Das vierte Sinfoniekonzert des Theaters Plauen-Zwickau steht am 19. und 20. Januar, jeweils ab 19.30 Uhr im Konzert- und Ballhaus "Neuen Welt" in Zwickau, unter dem Titel "Erfindungen" und präsentiert eine Auswahl besonders origineller und eigensinniger Kompositionen. Das sagt Theatersprecherin Carolin Eschenbrenner. Auf dem Programm stehen die Werke "Konzertmusik für Violine und kleines Kammerorchester" von Hans Werner Henze, das "Konzert für Flöte und Harfe C-Dur" von Wolfgang Amadeus Mozart und die Tanzpantomime "Der Geburtstag der Infantin" von Franz Schreker.

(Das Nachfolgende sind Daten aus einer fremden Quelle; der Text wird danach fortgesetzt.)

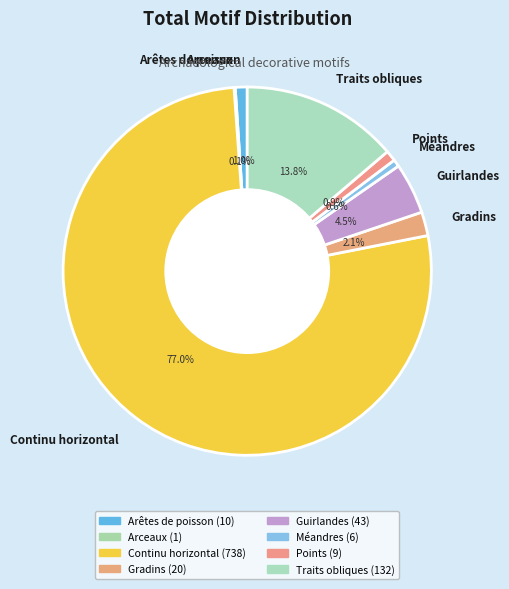

What is the largest slice in the pie chart?

Continu horizontal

Der 17-jährige Hans Werner Henze widmete seine dreisätzige Konzertmusik kurz vor seiner Kriegseinberufung dem Geiger Kurt Stier, in dessen Nachlass das Werk 2020 gefunden wurde. Es besticht durch Melodieschönheit und Temperament und orientierte sich am Expressionismus von Mahler und Hindemith, obwohl diese 1944 verfemt waren. Als "entartet" galt auch Franz Schreker, der meistgespielte Opernkomponist der 1920er-Jahre. Seine Pantomime zu Oscar Wildes Kunstmärchen vom hässlichen Zwerg strotzt vor explosiver Klangentfaltung. In Paris unterrichtete der 22-jährige Wolfgang Amadeus Mozart die Tochter des Grafen von Guines und widmete ihrem "vorzüglichen Talent auf Flöte und Harfe" das populäre Doppelkonzert. (ja)

Vor beiden Konzerten wird es jeweils um 18.45 Uhr eine Konzerteinführung geben.